> **EXTRACTED ENTRIES**
###

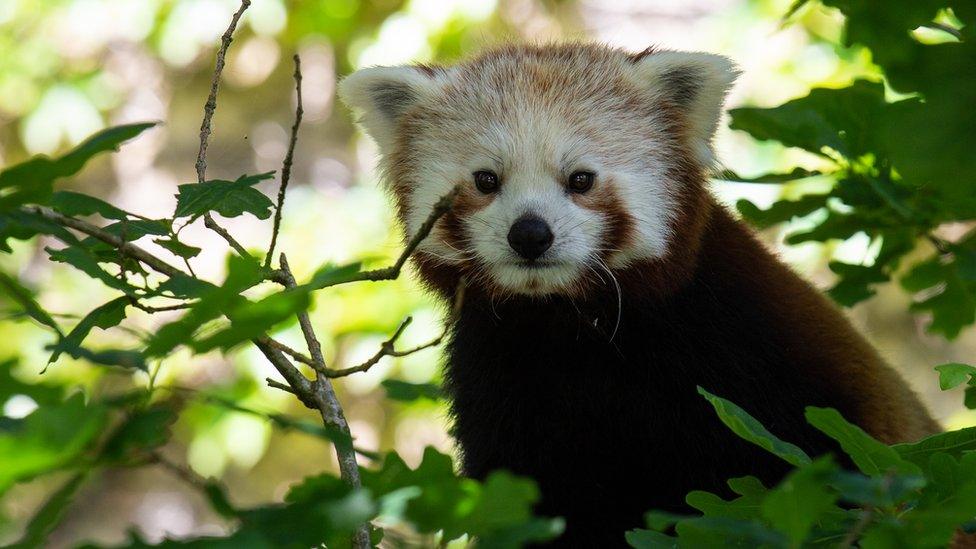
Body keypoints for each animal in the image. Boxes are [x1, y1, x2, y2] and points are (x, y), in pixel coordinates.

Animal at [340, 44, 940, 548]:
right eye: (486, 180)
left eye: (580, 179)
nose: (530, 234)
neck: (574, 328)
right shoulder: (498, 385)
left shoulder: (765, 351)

###

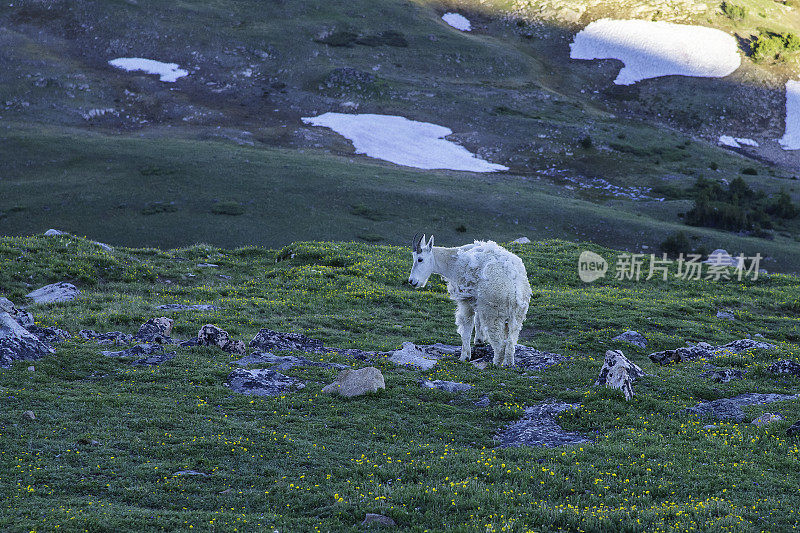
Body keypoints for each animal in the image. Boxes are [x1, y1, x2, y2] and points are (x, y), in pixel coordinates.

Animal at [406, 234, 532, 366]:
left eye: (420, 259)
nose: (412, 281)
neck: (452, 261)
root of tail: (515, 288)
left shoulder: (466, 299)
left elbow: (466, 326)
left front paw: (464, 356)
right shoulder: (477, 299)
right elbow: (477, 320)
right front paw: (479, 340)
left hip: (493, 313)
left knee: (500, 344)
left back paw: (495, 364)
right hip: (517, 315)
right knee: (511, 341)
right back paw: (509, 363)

###

Retype exactly, and only, the lines above from the one where "left knee: (500, 344)" occurs up to and including the one where "right back paw: (509, 363)" occurs.

left knee: (500, 344)
left back paw: (495, 364)
right hip: (517, 315)
right knee: (511, 341)
right back paw: (509, 363)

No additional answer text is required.